- Stored data entries
******

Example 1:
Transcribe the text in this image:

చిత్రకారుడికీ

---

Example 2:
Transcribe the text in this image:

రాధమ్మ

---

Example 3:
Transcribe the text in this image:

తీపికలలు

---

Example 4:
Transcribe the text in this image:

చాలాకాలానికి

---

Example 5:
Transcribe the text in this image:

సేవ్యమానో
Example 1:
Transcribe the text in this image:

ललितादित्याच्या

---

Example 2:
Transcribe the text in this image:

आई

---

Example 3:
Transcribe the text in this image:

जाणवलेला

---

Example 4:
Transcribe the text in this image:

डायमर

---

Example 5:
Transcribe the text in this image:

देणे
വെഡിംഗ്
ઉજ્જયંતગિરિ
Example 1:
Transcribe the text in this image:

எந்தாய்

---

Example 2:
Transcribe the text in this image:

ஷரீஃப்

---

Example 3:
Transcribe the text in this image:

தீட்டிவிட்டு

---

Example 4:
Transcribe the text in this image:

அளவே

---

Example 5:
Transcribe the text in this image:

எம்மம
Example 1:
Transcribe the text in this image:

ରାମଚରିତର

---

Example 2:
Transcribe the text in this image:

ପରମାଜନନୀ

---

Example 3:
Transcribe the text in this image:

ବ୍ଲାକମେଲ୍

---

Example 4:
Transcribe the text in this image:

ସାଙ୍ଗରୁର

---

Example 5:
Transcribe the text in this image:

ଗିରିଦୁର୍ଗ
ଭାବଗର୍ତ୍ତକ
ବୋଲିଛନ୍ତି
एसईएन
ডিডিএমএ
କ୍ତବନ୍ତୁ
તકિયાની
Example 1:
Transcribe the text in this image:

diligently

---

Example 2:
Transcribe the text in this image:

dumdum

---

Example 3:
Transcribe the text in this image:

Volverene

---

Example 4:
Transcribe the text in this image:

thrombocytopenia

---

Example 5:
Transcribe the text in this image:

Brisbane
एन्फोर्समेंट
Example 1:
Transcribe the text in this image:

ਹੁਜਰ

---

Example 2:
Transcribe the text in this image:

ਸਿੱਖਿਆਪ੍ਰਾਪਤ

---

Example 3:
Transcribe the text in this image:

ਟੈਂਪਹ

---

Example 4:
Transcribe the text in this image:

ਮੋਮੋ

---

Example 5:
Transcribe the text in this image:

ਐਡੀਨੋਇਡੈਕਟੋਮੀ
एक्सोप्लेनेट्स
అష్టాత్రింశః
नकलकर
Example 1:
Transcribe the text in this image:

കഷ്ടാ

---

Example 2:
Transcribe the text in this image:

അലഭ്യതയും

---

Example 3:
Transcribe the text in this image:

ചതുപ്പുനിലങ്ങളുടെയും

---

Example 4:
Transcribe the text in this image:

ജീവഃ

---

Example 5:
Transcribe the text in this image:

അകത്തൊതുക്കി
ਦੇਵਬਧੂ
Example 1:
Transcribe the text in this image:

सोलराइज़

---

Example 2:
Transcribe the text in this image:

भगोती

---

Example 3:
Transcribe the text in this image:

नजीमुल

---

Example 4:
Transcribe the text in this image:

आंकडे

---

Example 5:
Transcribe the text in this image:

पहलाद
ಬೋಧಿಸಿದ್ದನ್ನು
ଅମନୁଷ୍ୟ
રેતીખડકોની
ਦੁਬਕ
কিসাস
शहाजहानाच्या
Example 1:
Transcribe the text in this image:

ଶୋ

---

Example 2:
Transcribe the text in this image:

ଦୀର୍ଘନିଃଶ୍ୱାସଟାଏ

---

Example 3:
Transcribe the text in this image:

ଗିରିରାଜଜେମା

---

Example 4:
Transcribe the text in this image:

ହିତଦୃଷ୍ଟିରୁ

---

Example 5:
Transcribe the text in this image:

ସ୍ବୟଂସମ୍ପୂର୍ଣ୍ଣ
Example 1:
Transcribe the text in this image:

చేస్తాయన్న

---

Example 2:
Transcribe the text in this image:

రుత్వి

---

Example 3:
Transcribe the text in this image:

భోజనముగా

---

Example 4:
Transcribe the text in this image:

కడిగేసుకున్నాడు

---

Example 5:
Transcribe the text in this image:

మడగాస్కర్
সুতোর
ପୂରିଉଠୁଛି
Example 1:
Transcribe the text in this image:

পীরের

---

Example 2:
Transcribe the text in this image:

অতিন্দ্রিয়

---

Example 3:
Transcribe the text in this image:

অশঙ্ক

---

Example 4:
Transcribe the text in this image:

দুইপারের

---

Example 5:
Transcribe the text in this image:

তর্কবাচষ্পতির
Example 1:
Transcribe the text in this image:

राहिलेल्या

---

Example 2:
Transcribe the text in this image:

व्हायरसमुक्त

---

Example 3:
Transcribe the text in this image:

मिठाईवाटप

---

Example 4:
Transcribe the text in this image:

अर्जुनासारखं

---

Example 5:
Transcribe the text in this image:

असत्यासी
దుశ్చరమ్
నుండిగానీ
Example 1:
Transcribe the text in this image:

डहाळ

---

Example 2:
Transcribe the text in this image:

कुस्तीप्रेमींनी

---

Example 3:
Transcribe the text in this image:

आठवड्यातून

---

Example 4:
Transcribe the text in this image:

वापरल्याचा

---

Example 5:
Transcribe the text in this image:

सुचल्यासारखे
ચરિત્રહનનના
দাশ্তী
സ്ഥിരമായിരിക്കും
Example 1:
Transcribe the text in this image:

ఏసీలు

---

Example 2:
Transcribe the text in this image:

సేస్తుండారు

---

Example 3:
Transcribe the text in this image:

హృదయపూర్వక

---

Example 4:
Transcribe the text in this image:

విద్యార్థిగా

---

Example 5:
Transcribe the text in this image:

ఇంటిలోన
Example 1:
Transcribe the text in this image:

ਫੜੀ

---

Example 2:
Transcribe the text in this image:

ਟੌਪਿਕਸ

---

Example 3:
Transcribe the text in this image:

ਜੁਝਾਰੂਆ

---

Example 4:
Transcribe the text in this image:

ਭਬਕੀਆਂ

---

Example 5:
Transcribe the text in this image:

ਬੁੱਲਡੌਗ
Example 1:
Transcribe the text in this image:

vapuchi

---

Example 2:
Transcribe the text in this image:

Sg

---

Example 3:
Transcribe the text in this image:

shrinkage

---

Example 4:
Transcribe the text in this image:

******

- Brief
Write out the records in full, word for word.

- Task result
Example 1:
Transcribe the text in this image:

చిత్రకారుడికీ

---

Example 2:
Transcribe the text in this image:

రాధమ్మ

---

Example 3:
Transcribe the text in this image:

తీపికలలు

---

Example 4:
Transcribe the text in this image:

చాలాకాలానికి

---

Example 5:
Transcribe the text in this image:

సేవ్యమానో
Example 1:
Transcribe the text in this image:

ललितादित्याच्या

---

Example 2:
Transcribe the text in this image:

आई

---

Example 3:
Transcribe the text in this image:

जाणवलेला

---

Example 4:
Transcribe the text in this image:

डायमर

---

Example 5:
Transcribe the text in this image:

देणे
വെഡിംഗ്
ઉજ્જયંતગિરિ
Example 1:
Transcribe the text in this image:

எந்தாய்

---

Example 2:
Transcribe the text in this image:

ஷரீஃப்

---

Example 3:
Transcribe the text in this image:

தீட்டிவிட்டு

---

Example 4:
Transcribe the text in this image:

அளவே

---

Example 5:
Transcribe the text in this image:

எம்மம
Example 1:
Transcribe the text in this image:

ରାମଚରିତର

---

Example 2:
Transcribe the text in this image:

ପରମାଜନନୀ

---

Example 3:
Transcribe the text in this image:

ବ୍ଲାକମେଲ୍

---

Example 4:
Transcribe the text in this image:

ସାଙ୍ଗରୁର

---

Example 5:
Transcribe the text in this image:

ଗିରିଦୁର୍ଗ
ଭାବଗର୍ତ୍ତକ
ବୋଲିଛନ୍ତି
एसईएन
ডিডিএমএ
କ୍ତବନ୍ତୁ
તકિયાની
Example 1:
Transcribe the text in this image:

diligently

---

Example 2:
Transcribe the text in this image:

dumdum

---

Example 3:
Transcribe the text in this image:

Volverene

---

Example 4:
Transcribe the text in this image:

thrombocytopenia

---

Example 5:
Transcribe the text in this image:

Brisbane
एन्फोर्समेंट
Example 1:
Transcribe the text in this image:

ਹੁਜਰ

---

Example 2:
Transcribe the text in this image:

ਸਿੱਖਿਆਪ੍ਰਾਪਤ

---

Example 3:
Transcribe the text in this image:

ਟੈਂਪਹ

---

Example 4:
Transcribe the text in this image:

ਮੋਮੋ

---

Example 5:
Transcribe the text in this image:

ਐਡੀਨੋਇਡੈਕਟੋਮੀ
एक्सोप्लेनेट्स
అష్టాత్రింశః
नकलकर
Example 1:
Transcribe the text in this image:

കഷ്ടാ

---

Example 2:
Transcribe the text in this image:

അലഭ്യതയും

---

Example 3:
Transcribe the text in this image:

ചതുപ്പുനിലങ്ങളുടെയും

---

Example 4:
Transcribe the text in this image:

ജീവഃ

---

Example 5:
Transcribe the text in this image:

അകത്തൊതുക്കി
ਦੇਵਬਧੂ
Example 1:
Transcribe the text in this image:

सोलराइज़

---

Example 2:
Transcribe the text in this image:

भगोती

---

Example 3:
Transcribe the text in this image:

नजीमुल

---

Example 4:
Transcribe the text in this image:

आंकडे

---

Example 5:
Transcribe the text in this image:

पहलाद
ಬೋಧಿಸಿದ್ದನ್ನು
ଅମନୁଷ୍ୟ
રેતીખડકોની
ਦੁਬਕ
কিসাস
शहाजहानाच्या
Example 1:
Transcribe the text in this image:

ଶୋ

---

Example 2:
Transcribe the text in this image:

ଦୀର୍ଘନିଃଶ୍ୱାସଟାଏ

---

Example 3:
Transcribe the text in this image:

ଗିରିରାଜଜେମା

---

Example 4:
Transcribe the text in this image:

ହିତଦୃଷ୍ଟିରୁ

---

Example 5:
Transcribe the text in this image:

ସ୍ବୟଂସମ୍ପୂର୍ଣ୍ଣ
Example 1:
Transcribe the text in this image:

చేస్తాయన్న

---

Example 2:
Transcribe the text in this image:

రుత్వి

---

Example 3:
Transcribe the text in this image:

భోజనముగా

---

Example 4:
Transcribe the text in this image:

కడిగేసుకున్నాడు

---

Example 5:
Transcribe the text in this image:

మడగాస్కర్
সুতোর
ପୂରିଉଠୁଛି
Example 1:
Transcribe the text in this image:

পীরের

---

Example 2:
Transcribe the text in this image:

অতিন্দ্রিয়

---

Example 3:
Transcribe the text in this image:

অশঙ্ক

---

Example 4:
Transcribe the text in this image:

দুইপারের

---

Example 5:
Transcribe the text in this image:

তর্কবাচষ্পতির
Example 1:
Transcribe the text in this image:

राहिलेल्या

---

Example 2:
Transcribe the text in this image:

व्हायरसमुक्त

---

Example 3:
Transcribe the text in this image:

मिठाईवाटप

---

Example 4:
Transcribe the text in this image:

अर्जुनासारखं

---

Example 5:
Transcribe the text in this image:

असत्यासी
దుశ్చరమ్
నుండిగానీ
Example 1:
Transcribe the text in this image:

डहाळ

---

Example 2:
Transcribe the text in this image:

कुस्तीप्रेमींनी

---

Example 3:
Transcribe the text in this image:

आठवड्यातून

---

Example 4:
Transcribe the text in this image:

वापरल्याचा

---

Example 5:
Transcribe the text in this image:

सुचल्यासारखे
ચરિત્રહનનના
দাশ্তী
സ്ഥിരമായിരിക്കും
Example 1:
Transcribe the text in this image:

ఏసీలు

---

Example 2:
Transcribe the text in this image:

సేస్తుండారు

---

Example 3:
Transcribe the text in this image:

హృదయపూర్వక

---

Example 4:
Transcribe the text in this image:

విద్యార్థిగా

---

Example 5:
Transcribe the text in this image:

ఇంటిలోన
Example 1:
Transcribe the text in this image:

ਫੜੀ

---

Example 2:
Transcribe the text in this image:

ਟੌਪਿਕਸ

---

Example 3:
Transcribe the text in this image:

ਜੁਝਾਰੂਆ

---

Example 4:
Transcribe the text in this image:

ਭਬਕੀਆਂ

---

Example 5:
Transcribe the text in this image:

ਬੁੱਲਡੌਗ
Example 1:
Transcribe the text in this image:

vapuchi

---

Example 2:
Transcribe the text in this image:

Sg

---

Example 3:
Transcribe the text in this image:

shrinkage

---

Example 4:
Transcribe the text in this image:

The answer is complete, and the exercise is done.